◆ Available data:

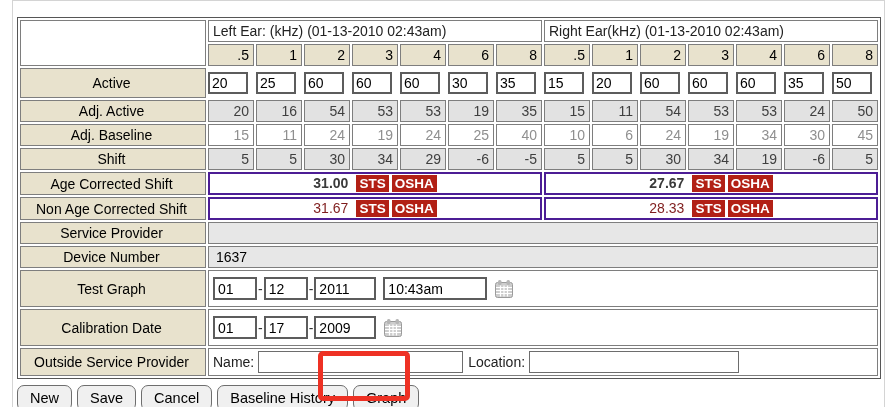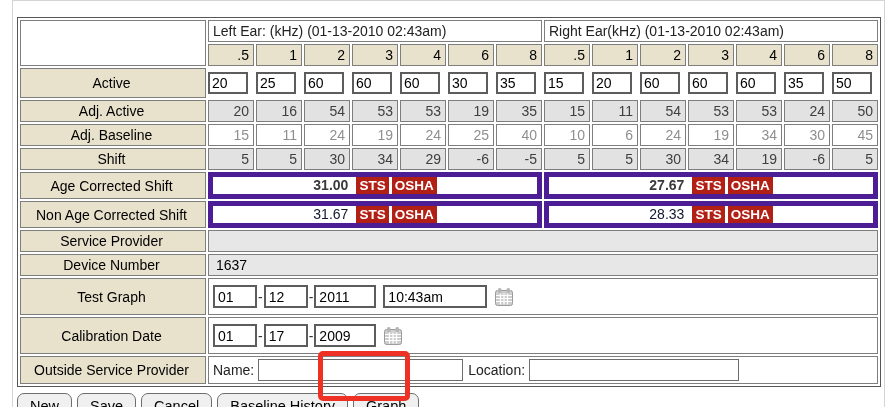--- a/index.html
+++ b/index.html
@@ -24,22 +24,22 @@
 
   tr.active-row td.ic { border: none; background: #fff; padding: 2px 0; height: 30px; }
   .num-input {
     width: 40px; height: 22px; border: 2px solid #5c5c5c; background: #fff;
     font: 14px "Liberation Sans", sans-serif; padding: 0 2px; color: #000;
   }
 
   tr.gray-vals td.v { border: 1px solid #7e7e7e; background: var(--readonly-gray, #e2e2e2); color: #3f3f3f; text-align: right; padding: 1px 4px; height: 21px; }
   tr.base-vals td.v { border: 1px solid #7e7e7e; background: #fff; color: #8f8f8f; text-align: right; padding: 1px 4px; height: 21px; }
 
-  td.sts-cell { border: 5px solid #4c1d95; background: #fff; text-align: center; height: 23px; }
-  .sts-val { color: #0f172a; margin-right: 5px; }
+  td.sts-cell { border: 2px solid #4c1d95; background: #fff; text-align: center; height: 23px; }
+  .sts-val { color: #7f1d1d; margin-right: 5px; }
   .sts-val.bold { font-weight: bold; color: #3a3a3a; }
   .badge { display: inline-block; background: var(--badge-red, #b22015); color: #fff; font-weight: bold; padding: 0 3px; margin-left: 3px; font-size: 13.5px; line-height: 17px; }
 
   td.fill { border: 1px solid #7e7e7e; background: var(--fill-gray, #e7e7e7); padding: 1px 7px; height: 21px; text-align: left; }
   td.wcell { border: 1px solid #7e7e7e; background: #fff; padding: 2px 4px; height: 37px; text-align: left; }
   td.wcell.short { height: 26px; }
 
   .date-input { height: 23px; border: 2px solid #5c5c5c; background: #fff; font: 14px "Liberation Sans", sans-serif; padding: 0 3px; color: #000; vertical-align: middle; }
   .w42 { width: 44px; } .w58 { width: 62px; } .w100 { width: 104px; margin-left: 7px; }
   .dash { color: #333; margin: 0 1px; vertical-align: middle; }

* * *

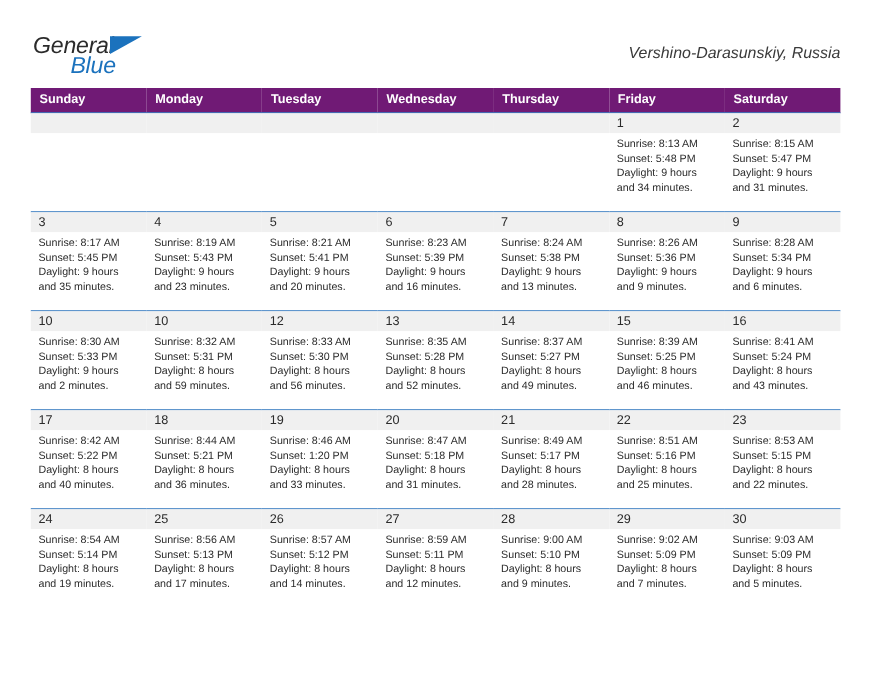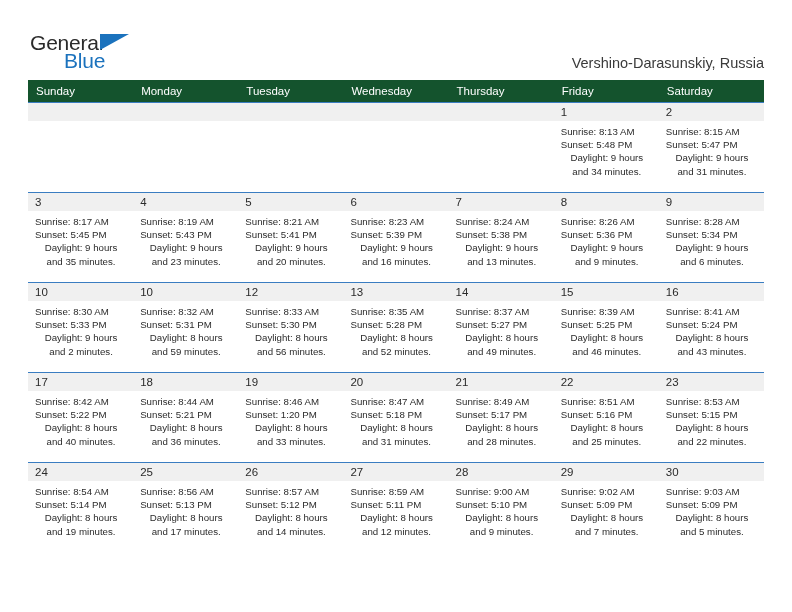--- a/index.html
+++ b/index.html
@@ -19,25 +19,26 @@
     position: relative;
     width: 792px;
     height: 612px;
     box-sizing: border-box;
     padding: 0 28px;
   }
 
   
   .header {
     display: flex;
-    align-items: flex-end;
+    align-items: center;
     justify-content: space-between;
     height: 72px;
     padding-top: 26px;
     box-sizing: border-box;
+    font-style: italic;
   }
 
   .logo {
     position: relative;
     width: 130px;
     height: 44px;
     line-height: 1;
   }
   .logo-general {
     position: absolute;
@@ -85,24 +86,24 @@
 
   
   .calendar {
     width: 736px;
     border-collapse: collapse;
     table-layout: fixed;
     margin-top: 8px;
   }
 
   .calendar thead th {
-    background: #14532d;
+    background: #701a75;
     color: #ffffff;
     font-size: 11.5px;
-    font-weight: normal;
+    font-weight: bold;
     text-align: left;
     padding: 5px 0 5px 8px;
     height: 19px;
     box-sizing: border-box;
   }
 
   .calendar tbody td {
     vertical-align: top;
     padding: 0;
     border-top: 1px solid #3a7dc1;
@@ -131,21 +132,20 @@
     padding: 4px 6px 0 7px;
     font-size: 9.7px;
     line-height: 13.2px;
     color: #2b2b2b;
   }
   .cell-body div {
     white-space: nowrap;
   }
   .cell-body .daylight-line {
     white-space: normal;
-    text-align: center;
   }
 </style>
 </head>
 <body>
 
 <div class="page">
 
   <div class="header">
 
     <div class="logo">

◆ Work order:
Throughout the material above, find each line with "space" and return it.

◆ Response to the task:
     justify-content: space-between;
     white-space: nowrap;
     white-space: normal;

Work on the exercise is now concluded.